Agencies often engage in discussions with offerors as part of the procurement process. Discussions can be useful to contractors because the questions asked and issues raised can direct an offeror to areas of its proposal needing improvement. In some situations, discussions can help a contractor turn an unacceptable proposal into a successful offer. However, information provided by an agency during discussions can also lead an offeror in the wrong direction. If the agency selects another proposal, the disappointed offeror may file a protest and argue that the discussions were misleading. But what qualifies as misleading discussions? How specific does an agency need to be when it engages in discussions? These are issues that contractors should be mindful of as they engage in discussions—and that they must understand to frame potential protest issues when they are not the prevailing offeror.
Although the FAR does not define misleading discussions, decisions from GAO and CFC provide guidance on when discussions are misleading. Both forums have stated: “An agency may not inadvertently mislead an offeror, through the framing of a discussion question, into responding in a manner that does not address the agency’s concerns; or that misinforms the offeror concerning its proposal weaknesses or deficiencies; or the government’s requirements.”
The application of this standard is straight forward in some circumstances. For example, in KPMG LLP, GAO held that the CIA engaged in misleading discussions when the agency instructed KPMG during discussions that it must propose 14 FTEs in each contract year and that resumes should be provided for all personnel proposed to perform over the life of the contract but did not require resumes for all proposed personnel from all offerors. GAO rejected the CIA’s argument that it did not mislead KPMG because its instruction that KPMG should submit resumes did not reflect a mandatory requirement.
Similarly, in Metro Machine Corporation, GAO held that the Navy misled the protester when it issued discussion questions about its proposed use of its Norfolk facilities but did not inform the protester that relying on its Norfolk facilities rendered its proposal technically unacceptable. GAO noted that the RFP did not set forth a geographic limitation for the location, and if the agency believed that the RFP required the facilities to be near Jacksonville, it should have informed the protester of that position.
To succeed in a misleading discussions protest, the protester must show that the allegedly misleading discussions were prejudicial, i.e., made its proposal less competitive. For example, in Tech Systems, Inc., the protester claimed that the agency misled it by focusing on its proposed technical approach, which led the protester to overemphasize management, but refused to discuss pricing, which proved to be the determinative factor in source selection. The court rejected the protester’s argument that the discussions misled it into proposing a high-cost approach because the protester did not show that is costs were higher because of the management-centric approach the agency purportedly encouraged it to propose.
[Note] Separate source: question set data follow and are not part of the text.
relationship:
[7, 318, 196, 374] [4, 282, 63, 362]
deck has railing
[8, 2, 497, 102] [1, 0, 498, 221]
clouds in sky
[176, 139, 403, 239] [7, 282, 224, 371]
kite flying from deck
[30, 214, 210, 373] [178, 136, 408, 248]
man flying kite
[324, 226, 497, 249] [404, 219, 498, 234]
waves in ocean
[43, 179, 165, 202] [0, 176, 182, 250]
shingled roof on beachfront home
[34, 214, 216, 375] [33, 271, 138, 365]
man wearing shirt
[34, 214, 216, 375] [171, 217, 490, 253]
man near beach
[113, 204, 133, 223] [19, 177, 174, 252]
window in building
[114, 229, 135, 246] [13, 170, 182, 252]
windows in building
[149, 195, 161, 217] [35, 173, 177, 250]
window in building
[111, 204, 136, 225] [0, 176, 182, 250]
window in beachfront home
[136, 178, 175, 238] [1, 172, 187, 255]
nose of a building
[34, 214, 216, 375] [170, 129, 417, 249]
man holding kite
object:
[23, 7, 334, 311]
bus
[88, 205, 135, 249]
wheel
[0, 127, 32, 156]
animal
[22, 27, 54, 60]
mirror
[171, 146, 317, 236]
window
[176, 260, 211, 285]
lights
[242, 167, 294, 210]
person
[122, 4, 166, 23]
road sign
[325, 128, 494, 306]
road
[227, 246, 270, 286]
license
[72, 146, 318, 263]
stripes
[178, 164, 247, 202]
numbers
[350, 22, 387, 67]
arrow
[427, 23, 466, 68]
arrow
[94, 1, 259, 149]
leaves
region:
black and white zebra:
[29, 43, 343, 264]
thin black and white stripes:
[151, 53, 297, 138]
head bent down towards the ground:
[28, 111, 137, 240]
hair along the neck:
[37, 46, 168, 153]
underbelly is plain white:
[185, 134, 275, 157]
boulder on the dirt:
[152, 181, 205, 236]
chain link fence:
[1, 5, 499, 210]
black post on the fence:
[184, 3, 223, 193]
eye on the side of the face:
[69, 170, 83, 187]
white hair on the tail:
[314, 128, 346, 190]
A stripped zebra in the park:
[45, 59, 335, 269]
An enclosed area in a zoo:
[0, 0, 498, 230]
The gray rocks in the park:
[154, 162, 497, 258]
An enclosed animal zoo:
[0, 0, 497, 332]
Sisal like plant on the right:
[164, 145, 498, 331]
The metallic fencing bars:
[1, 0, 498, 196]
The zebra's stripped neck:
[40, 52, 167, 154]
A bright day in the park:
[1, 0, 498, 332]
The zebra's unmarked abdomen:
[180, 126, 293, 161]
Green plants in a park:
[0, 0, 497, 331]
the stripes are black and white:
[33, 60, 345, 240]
Applying the discussions requirements can be less clear when a protester argues that the agency misled it by failing to direct it to areas of its proposal that were deemed significant weaknesses or deficiencies. As discussed in the second post in this series, both GAO and CFC often state that an agency is not required to “spoon-feed” an offeror, but the level of specificity required in discussions is not always clear.
In West Sound Services Group, LLC, GAO held that the agency misled the protester when it directed the protester to amplify its approach with respect to six sub-annexes under one annex but did not mention the concerns it had with the protester’s approach under another related annex. GAO found that the discussions did not put the protester on notice that it needed to address the second annex. In contrast, in D&S Consultants, Inc., the CFC rejected the protester’s argument that discussions were misleading because the agency asked questions about its unrealistically low labor rates but did not ask about the way it allocated labor hours or its approach to mapping labor categories to the Service Contract Act (SCA)–areas for which the agency assessed risks. The court stated:
Although the IFN did not specifically identify problems with plaintiff’s allocation of hours and SCA mapping, both issues ultimately affected the overall price and various labor rates. Therefore, that the IFN directed plaintiff to concerns about its labor rates was enough to “lead” it to the area of its proposal encompassing those issues.
As is the case in challenges to the meaningfulness of discussions, the amount of specificity required to avoid misleading an offeror is highly fact dependent. Contractors should be aware of an agency’s obligation to refrain from misleading offerors as they engage in discussions and litigate bid protests.